- [Required task]
Leave out the pictures, then reproduce the rest of the material exactly.
**** Supplied material ****
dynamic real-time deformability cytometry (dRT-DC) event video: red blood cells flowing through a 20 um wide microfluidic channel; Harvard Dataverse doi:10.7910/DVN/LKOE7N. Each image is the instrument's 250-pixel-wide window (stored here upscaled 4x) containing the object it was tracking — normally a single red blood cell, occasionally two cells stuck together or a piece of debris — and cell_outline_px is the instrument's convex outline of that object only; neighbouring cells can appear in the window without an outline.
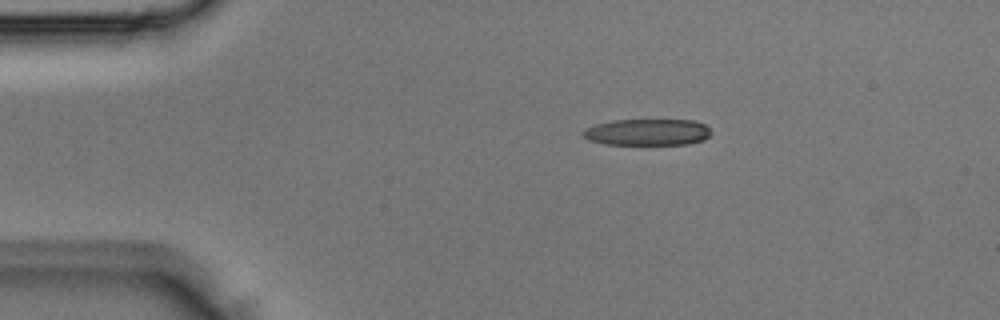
{"species": "Egyptian fruit bat (a non-hibernating species)", "species_latin": "Rousettus aegyptiacus", "temperature_condition": "room temperature", "stored_images_in_passage": 3, "segment_of_instrument_passage": [1, 2], "camera_frame_rate_fps": 3000, "um_per_image_px": 0.085, "animal": {"sex": "male"}, "frame": {"image": 1, "passage_image": 1, "time_ms": 0.0, "image_size_px": [1000, 320], "cell_outline_px": [[712, 132], [704, 140], [688, 144], [604, 144], [588, 140], [580, 132], [596, 124], [612, 120], [692, 120], [704, 124]], "centroid_in_image_um": [55.03, 11.23], "position_along_channel_um": 30.0, "area_um2": 19.71}}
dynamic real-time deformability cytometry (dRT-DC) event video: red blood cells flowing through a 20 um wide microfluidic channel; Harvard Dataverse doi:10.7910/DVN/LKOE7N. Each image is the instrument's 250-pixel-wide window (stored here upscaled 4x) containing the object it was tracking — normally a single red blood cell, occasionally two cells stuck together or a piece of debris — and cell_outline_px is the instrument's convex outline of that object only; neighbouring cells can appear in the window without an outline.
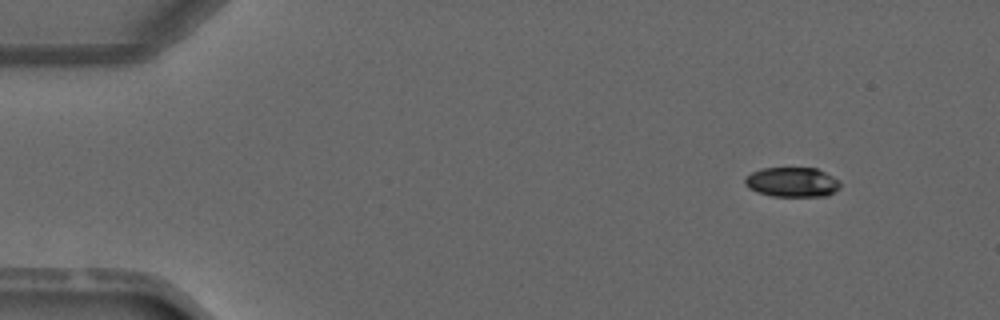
{"species": "common noctule bat (a hibernating species)", "species_latin": "Nyctalus noctula", "temperature_condition": "warm", "stored_images_in_passage": 4, "camera_frame_rate_fps": 3000, "um_per_image_px": 0.085, "animal": {"sex": "male", "forearm_length_mm": 52.5}, "frame": {"image": 1, "passage_image": 1, "time_ms": 0.0, "image_size_px": [1000, 320], "cell_outline_px": [[840, 188], [828, 196], [772, 196], [756, 192], [748, 188], [744, 184], [744, 180], [752, 172], [760, 168], [816, 168], [840, 180]], "centroid_in_image_um": [67.33, 15.49], "position_along_channel_um": 17.7, "area_um2": 16.59}}
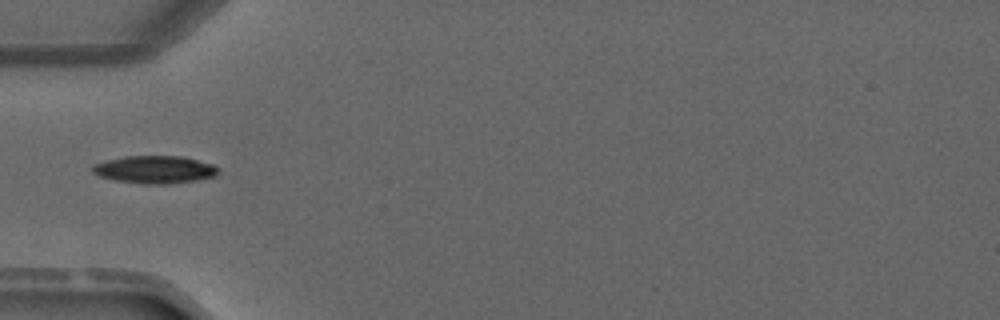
{"frame": {"image": 2, "passage_image": 4, "time_ms": 3.333, "image_size_px": [1000, 320], "cell_outline_px": [[220, 172], [216, 176], [196, 180], [164, 184], [140, 184], [112, 180], [100, 176], [92, 172], [92, 164], [124, 156], [184, 156], [212, 164], [220, 168]], "centroid_in_image_um": [13.16, 14.41], "position_along_channel_um": 71.8, "area_um2": 20.46}}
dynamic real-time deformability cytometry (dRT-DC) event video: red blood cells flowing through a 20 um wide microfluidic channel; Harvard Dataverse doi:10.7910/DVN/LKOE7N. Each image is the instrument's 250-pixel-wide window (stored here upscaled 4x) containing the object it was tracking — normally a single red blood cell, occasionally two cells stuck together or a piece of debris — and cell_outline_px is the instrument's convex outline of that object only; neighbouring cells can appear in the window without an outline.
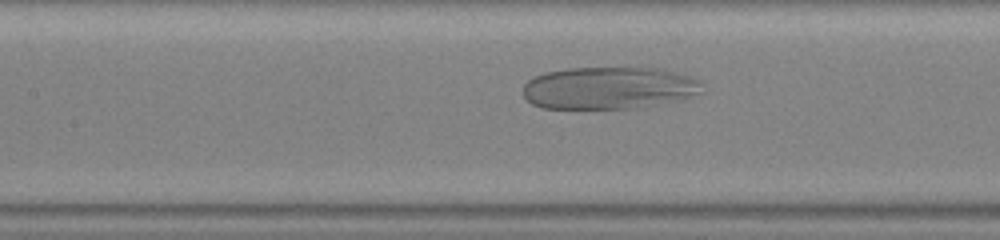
{"species": "human", "species_latin": "Homo sapiens", "temperature_condition": "warm", "stored_images_in_passage": 26, "camera_frame_rate_fps": 3000, "um_per_image_px": 0.085, "donor": {"sex": "male"}, "frame": {"image": 1, "passage_image": 7, "time_ms": 2.0, "image_size_px": [1000, 240], "cell_outline_px": [[704, 92], [680, 100], [632, 108], [544, 108], [532, 104], [524, 96], [524, 84], [528, 80], [544, 72], [568, 68], [656, 68], [676, 72], [700, 80]], "centroid_in_image_um": [51.77, 7.47], "position_along_channel_um": 155.6, "area_um2": 44.04}}
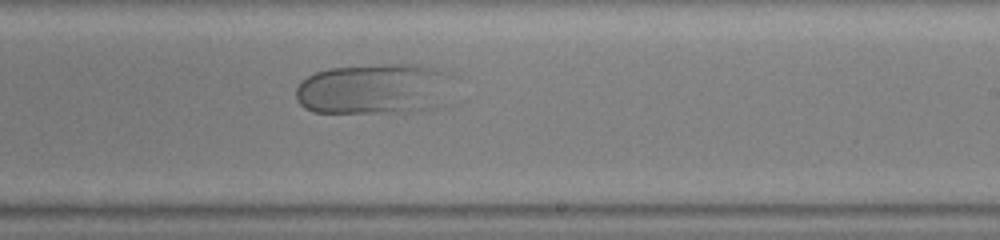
{"frame": {"image": 2, "passage_image": 14, "time_ms": 4.333, "image_size_px": [1000, 240], "cell_outline_px": [[456, 76], [436, 108], [408, 112], [316, 112], [304, 108], [296, 100], [296, 88], [300, 80], [316, 72], [328, 68], [384, 64], [408, 64], [432, 68], [448, 72]], "centroid_in_image_um": [31.78, 7.55], "position_along_channel_um": 257.2, "area_um2": 46.64}}
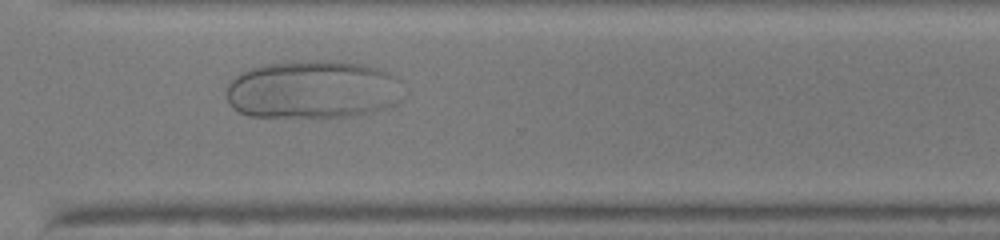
{"frame": {"image": 3, "passage_image": 20, "time_ms": 6.333, "image_size_px": [1000, 240], "cell_outline_px": [[400, 100], [396, 104], [372, 112], [348, 116], [248, 116], [232, 108], [228, 104], [228, 84], [240, 72], [264, 64], [292, 60], [328, 60], [360, 64], [376, 68], [388, 72], [396, 76]], "centroid_in_image_um": [26.54, 7.6], "position_along_channel_um": 344.1, "area_um2": 59.71}}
****
- [Response to this task]
dynamic real-time deformability cytometry (dRT-DC) event video: red blood cells flowing through a 20 um wide microfluidic channel; Harvard Dataverse doi:10.7910/DVN/LKOE7N. Each image is the instrument's 250-pixel-wide window (stored here upscaled 4x) containing the object it was tracking — normally a single red blood cell, occasionally two cells stuck together or a piece of debris — and cell_outline_px is the instrument's convex outline of that object only; neighbouring cells can appear in the window without an outline.
{"species": "Egyptian fruit bat (a non-hibernating species)", "species_latin": "Rousettus aegyptiacus", "temperature_condition": "room temperature", "stored_images_in_passage": 3, "segment_of_instrument_passage": [1, 2], "camera_frame_rate_fps": 3000, "um_per_image_px": 0.085, "animal": {"sex": "male"}, "frame": {"image": 1, "passage_image": 1, "time_ms": 0.0, "image_size_px": [1000, 320], "cell_outline_px": [[712, 132], [704, 140], [688, 144], [604, 144], [588, 140], [580, 132], [596, 124], [612, 120], [692, 120], [704, 124]], "centroid_in_image_um": [55.03, 11.23], "position_along_channel_um": 30.0, "area_um2": 19.71}}
dynamic real-time deformability cytometry (dRT-DC) event video: red blood cells flowing through a 20 um wide microfluidic channel; Harvard Dataverse doi:10.7910/DVN/LKOE7N. Each image is the instrument's 250-pixel-wide window (stored here upscaled 4x) containing the object it was tracking — normally a single red blood cell, occasionally two cells stuck together or a piece of debris — and cell_outline_px is the instrument's convex outline of that object only; neighbouring cells can appear in the window without an outline.
{"species": "common noctule bat (a hibernating species)", "species_latin": "Nyctalus noctula", "temperature_condition": "warm", "stored_images_in_passage": 4, "camera_frame_rate_fps": 3000, "um_per_image_px": 0.085, "animal": {"sex": "male", "forearm_length_mm": 52.5}, "frame": {"image": 1, "passage_image": 1, "time_ms": 0.0, "image_size_px": [1000, 320], "cell_outline_px": [[840, 188], [828, 196], [772, 196], [756, 192], [748, 188], [744, 184], [744, 180], [752, 172], [760, 168], [816, 168], [840, 180]], "centroid_in_image_um": [67.33, 15.49], "position_along_channel_um": 17.7, "area_um2": 16.59}}
{"frame": {"image": 2, "passage_image": 4, "time_ms": 3.333, "image_size_px": [1000, 320], "cell_outline_px": [[220, 172], [216, 176], [196, 180], [164, 184], [140, 184], [112, 180], [100, 176], [92, 172], [92, 164], [124, 156], [184, 156], [212, 164], [220, 168]], "centroid_in_image_um": [13.16, 14.41], "position_along_channel_um": 71.8, "area_um2": 20.46}}
dynamic real-time deformability cytometry (dRT-DC) event video: red blood cells flowing through a 20 um wide microfluidic channel; Harvard Dataverse doi:10.7910/DVN/LKOE7N. Each image is the instrument's 250-pixel-wide window (stored here upscaled 4x) containing the object it was tracking — normally a single red blood cell, occasionally two cells stuck together or a piece of debris — and cell_outline_px is the instrument's convex outline of that object only; neighbouring cells can appear in the window without an outline.
{"species": "human", "species_latin": "Homo sapiens", "temperature_condition": "warm", "stored_images_in_passage": 26, "camera_frame_rate_fps": 3000, "um_per_image_px": 0.085, "donor": {"sex": "male"}, "frame": {"image": 1, "passage_image": 7, "time_ms": 2.0, "image_size_px": [1000, 240], "cell_outline_px": [[704, 92], [680, 100], [632, 108], [544, 108], [532, 104], [524, 96], [524, 84], [528, 80], [544, 72], [568, 68], [656, 68], [676, 72], [700, 80]], "centroid_in_image_um": [51.77, 7.47], "position_along_channel_um": 155.6, "area_um2": 44.04}}
{"frame": {"image": 2, "passage_image": 14, "time_ms": 4.333, "image_size_px": [1000, 240], "cell_outline_px": [[456, 76], [436, 108], [408, 112], [316, 112], [304, 108], [296, 100], [296, 88], [300, 80], [316, 72], [328, 68], [384, 64], [408, 64], [432, 68], [448, 72]], "centroid_in_image_um": [31.78, 7.55], "position_along_channel_um": 257.2, "area_um2": 46.64}}
{"frame": {"image": 3, "passage_image": 20, "time_ms": 6.333, "image_size_px": [1000, 240], "cell_outline_px": [[400, 100], [396, 104], [372, 112], [348, 116], [248, 116], [232, 108], [228, 104], [228, 84], [240, 72], [264, 64], [292, 60], [328, 60], [360, 64], [376, 68], [388, 72], [396, 76]], "centroid_in_image_um": [26.54, 7.6], "position_along_channel_um": 344.1, "area_um2": 59.71}}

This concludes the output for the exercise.